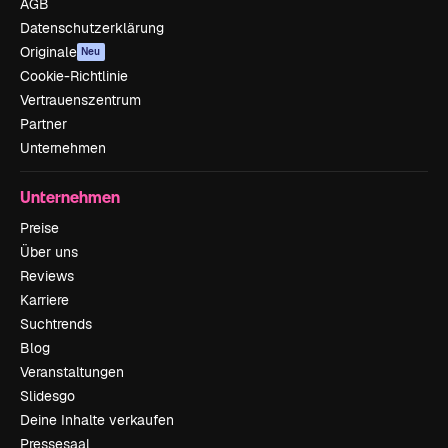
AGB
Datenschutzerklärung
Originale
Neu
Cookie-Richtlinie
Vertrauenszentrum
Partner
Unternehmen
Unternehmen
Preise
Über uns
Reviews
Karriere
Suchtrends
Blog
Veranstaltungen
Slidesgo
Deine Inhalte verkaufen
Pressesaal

==

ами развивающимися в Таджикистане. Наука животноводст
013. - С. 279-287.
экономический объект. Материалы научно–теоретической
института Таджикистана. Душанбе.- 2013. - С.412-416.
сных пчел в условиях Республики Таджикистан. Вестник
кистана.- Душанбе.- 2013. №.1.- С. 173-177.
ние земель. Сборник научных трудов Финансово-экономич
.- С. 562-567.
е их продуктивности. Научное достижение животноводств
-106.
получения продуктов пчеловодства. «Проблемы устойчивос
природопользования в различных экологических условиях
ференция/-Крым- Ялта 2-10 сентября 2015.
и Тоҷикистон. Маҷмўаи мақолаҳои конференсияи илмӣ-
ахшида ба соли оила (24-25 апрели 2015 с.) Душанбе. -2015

--

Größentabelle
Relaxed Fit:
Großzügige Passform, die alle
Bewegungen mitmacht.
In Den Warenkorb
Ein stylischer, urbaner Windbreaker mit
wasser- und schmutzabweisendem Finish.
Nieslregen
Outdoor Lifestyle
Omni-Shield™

AIM OF THE TASK: From the records above, copy out the line with "ние земель. Сборник", the line with "ахшида ба соли", and every line between them, word for word.

WRITTEN REPLY:
ние земель. Сборник научных трудов Финансово-экономич
.- С. 562-567.
е их продуктивности. Научное достижение животноводств
-106.
получения продуктов пчеловодства. «Проблемы устойчивос
природопользования в различных экологических условиях
ференция/-Крым- Ялта 2-10 сентября 2015.
и Тоҷикистон. Маҷмўаи мақолаҳои конференсияи илмӣ-
ахшида ба соли оила (24-25 апрели 2015 с.) Душанбе. -2015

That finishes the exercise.